For educational reasons, I think this can give teachers an idea of how to present content to students. Since some students learn content better with a textbook and some better with a game and some better with the content to music, it helps the teacher help the student.

The multiple intelligences quiz is purely a tool to see how we tend to learn best. It takes only a few minutes. The results are in a visual color graph. If you want to put the results into a blog entry, simply

  • click "print screen" when you have the graph up
  • go to PowerPoint and click paste
  • crop the extra (omitting this step tend to cause the image to be distorted)
  • expand to a page
  • use a textbox to "X" out your personal code if you don't want to display it
  • save in your documents or pictures as jpeg or gif so it will load on the blog page.
Then link it back in the comments if you want and comment on your results.

7 comments:

Anonymous said...

Pretty neat! Both my oldest daughter and I took the quiz, and it seemed to confirm what we already suspected! We're both strong in the linguistic area and have other weaknesses--namely, we're not very nature smart or body smart!
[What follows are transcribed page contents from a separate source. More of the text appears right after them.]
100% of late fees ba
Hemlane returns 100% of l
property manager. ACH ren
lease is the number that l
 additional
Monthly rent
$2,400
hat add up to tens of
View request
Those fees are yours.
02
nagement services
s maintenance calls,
It's a good quiz. Where do you find these things?

By the way, still praying for you for God's direction in the school situation!

Michelle Matheny said...

Janie, that last post wasn't "Anonymous"! It was me! I forgot to sign my name. Sorry!

Anne said...

Interesting. Mine is almost exactly like yours, except I was much lower on musical intelligence.

Kathleen Hamilton said...

It pretty much confirmed what I would have suspected of myself, and it's quite similar to yours. I couldn't follow your directions on how to put it on my blog, though!

When I went to Power Point, there was no option to click and paste. But then I just seem to have a Power Point viewer--maybe not the full program?

desert mom said...

Okay, I'm going to be the naysayer here. I wonder if all of these talents, bents, or otherwise can really be classified as "intelligences". It seems to give a whole new meaning to the word intelligence which used to be more narrowly defined, I believe, as having to do with cognitive ability.
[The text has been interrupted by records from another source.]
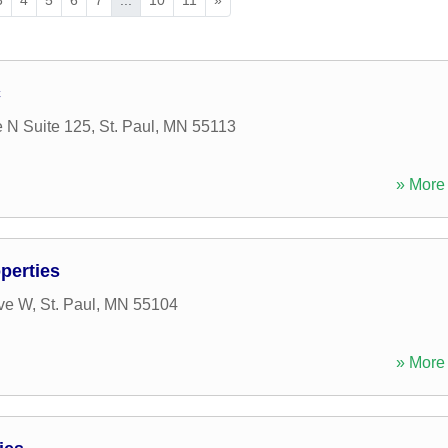
c
 N Suite 125
,
St. Paul
,
MN
55113
» More 
perties
Ave W
,
St. Paul
,
MN
55104
» More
I've seen one teacher friend of mine who really believes in this theory try to teach to all the different "intelligences". Can that really work in a a classroom situation? I know it is a nice idea to identify everyone's unique intelligence but couldn't this be doing a disserive to teachers who can't possibly teach to all the intelligences?

Hope I don't sound too skeptical.

Seasonal Soundings said...

Melissa, you are right. One of the controversies about MI is the use of the word intelligences. Many with whom that rubs the wrong way tolerate the word, and thus the thought, strengths. I am one of those. I prefer to think of these aspects as strengths.
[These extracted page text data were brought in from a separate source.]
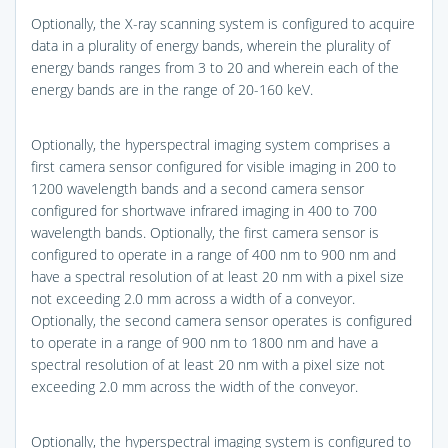
Optionally, the X-ray scanning system is configured to acquire
data in a plurality of energy bands, wherein the plurality of
energy bands ranges from 3 to 20 and wherein each of the
energy bands are in the range of 20-160 keV.
Optionally, the hyperspectral imaging system comprises a
first camera sensor configured for visible imaging in 200 to
1200 wavelength bands and a second camera sensor
configured for shortwave infrared imaging in 400 to 700
wavelength bands. Optionally, the first camera sensor is
configured to operate in a range of 400 nm to 900 nm and
have a spectral resolution of at least 20 nm with a pixel size
not exceeding 2.0 mm across a width of a conveyor.
Optionally, the second camera sensor operates is configured
to operate in a range of 900 nm to 1800 nm and have a
spectral resolution of at least 20 nm with a pixel size not
exceeding 2.0 mm across the width of the conveyor.
Optionally, the hyperspectral imaging system is configured to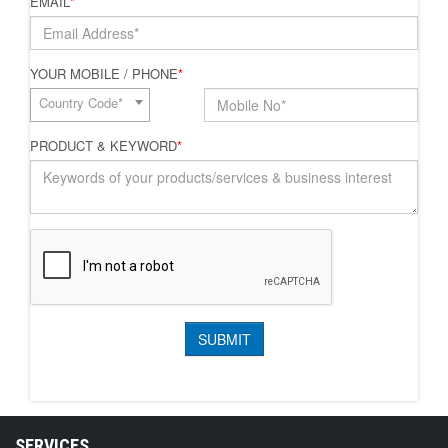
EMAIL
*
YOUR MOBILE / PHONE
*
Country Code*
PRODUCT & KEYWORD
*
SERVICES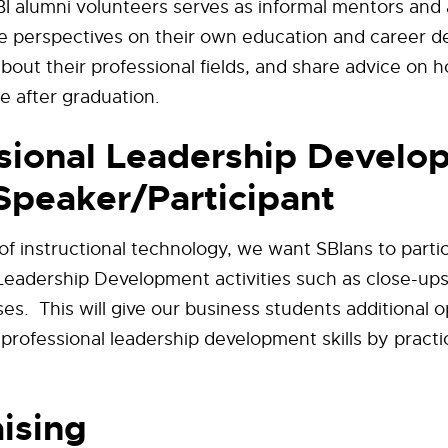
I alumni volunteers serves as informal mentors and 
e perspectives on their own education and career 
about their professional fields, and share advice on 
fe after graduation.
sional Leadership Develo
Speaker/Participant
f instructional technology, we want SBIans to partic
Leadership Development activities such as close-ups
es. This will give our business students additional o
 professional leadership development skills by practi
ising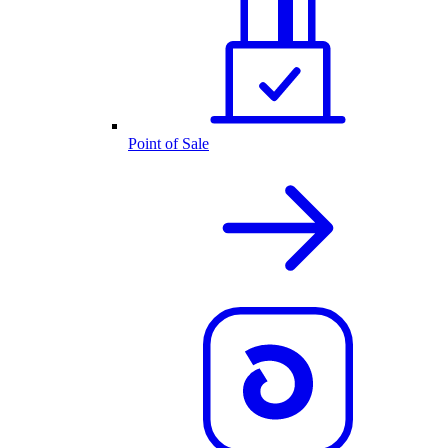
Point of Sale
And about using it in the classroom, there is no way a teacher in a traditional classroom can serve up lessons to all strengths. But I do think that it is worthwhile to know the general bent of the students, particularly if there are some who are very strong in ways that lessons are not typically presented. And then, I also think that all students should learn to adjust their radar and adapt to learning things in different ways. The most common method of delivery is linguistic but I think it is advantageous for even a very strong word-smart person to learn some thing in a nature- or body-smart way.

I really think that the MI theory would be advantageous with special ed students.

Just thoughts!
Janie

desert mom said...

And good thoughts they are, Janie. Thank you for your gracious explanations. One of the fun things about home-educating is the ability to recognize and develop the natural strengths or talents in our children.